--- Document section Enclosed Below ---

It’s the world’s worst kept secret that the outlets of local power stations are fertile fishing sites.
The water is warm all year round and fish love it.
It may be a little less obvious that power stations suck fish into their cooling ponds via inlet channels and that fish get stuck in the system and over time proceed to grow prodigiously due to ideal warm water, mountains of food and pretty much zero predators.
Once the fish got too plentiful the practice in the past has been to net them and dump them.
But in a new approach sure to bring PR smiles to everyone involved, including the fish, a new approach has been developed where they drain the ponds and canals, collect the fish into tanks and then release them throughout the lake in strategic spots.
It’s happened at Vales and Lake Munmorah power stations, and in the next month or so, Eraring is about to go through the process.
It’s nearly 15 years since the last cleanout and estimates put the looming haul at over 10 tonnes, with mythical tales of 50cm bream and tarwhine, huge luderick, metre plus tailor – and no shortage of them.
A reliable source this week with intimate knowledge of Munmorah Power station raved about the monstrous size and number of flathead, tailor and prawns lurking in their cooling ponds.
Mark “WIlba” Williams lives for fishing, writes about fishing, and since retiring from his job as an environment officer at Vales and Munmorah power stations, works part-time in the fishing industry.
Wilba has witnessed these cleanouts and says that the fish are legendary.
“I was over at Eraring yesterday [Wednesday] and the maintenance signposts are up,” he said.
“The fish they will be putting back in the water will be incredible. You’re likely to see 2kg-3kg bream, 10kg tailor, huge flathead.
“They are basically locked in there. No one can fish them because of security, so they live healthy lives and grow huge. Jurassic Park stuff.
“I remember working at Vales and the fish were basically a captive audience in their big acquarium and they lived a good life with people feeding them hot chips everyday at lunch.
“The bream were like piranha with probably the highest chip-induced cholesterol levels you’d ever find.
“Plus there was plenty of prawns to feed on.
“It will be an awesome thing to see.”

--- End of Enclosed Document section ---

• [Activity list]:
A: From the power station fish article, print the passage starting with "Once the fish" and going on through "their cooling ponds.".
B: According to the power station fish article, what is the estimated size of the coming haul at Eraring?
C: Translate this sentence from the power station fish article into Spanish: "The water is warm all year round and fish love it."

--- Extracted data Enclosed Below ---

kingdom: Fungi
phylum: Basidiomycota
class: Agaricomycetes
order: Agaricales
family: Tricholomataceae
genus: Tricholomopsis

--- End of Enclosed Extracted data ---

• [Responses by item number]:
A:
Once the fish got too plentiful the practice in the past has been to net them and dump them.
But in a new approach sure to bring PR smiles to everyone involved, including the fish, a new approach has been developed where they drain the ponds and canals, collect the fish into tanks and then release them throughout the lake in strategic spots.
It’s happened at Vales and Lake Munmorah power stations, and in the next month or so, Eraring is about to go through the process.
It’s nearly 15 years since the last cleanout and estimates put the looming haul at over 10 tonnes, with mythical tales of 50cm bream and tarwhine, huge luderick, metre plus tailor – and no shortage of them.
A reliable source this week with intimate knowledge of Munmorah Power station raved about the monstrous size and number of flathead, tailor and prawns lurking in their cooling ponds.

B: Over 10 tonnes.

C: El agua está templada todo el año y a los peces les encanta.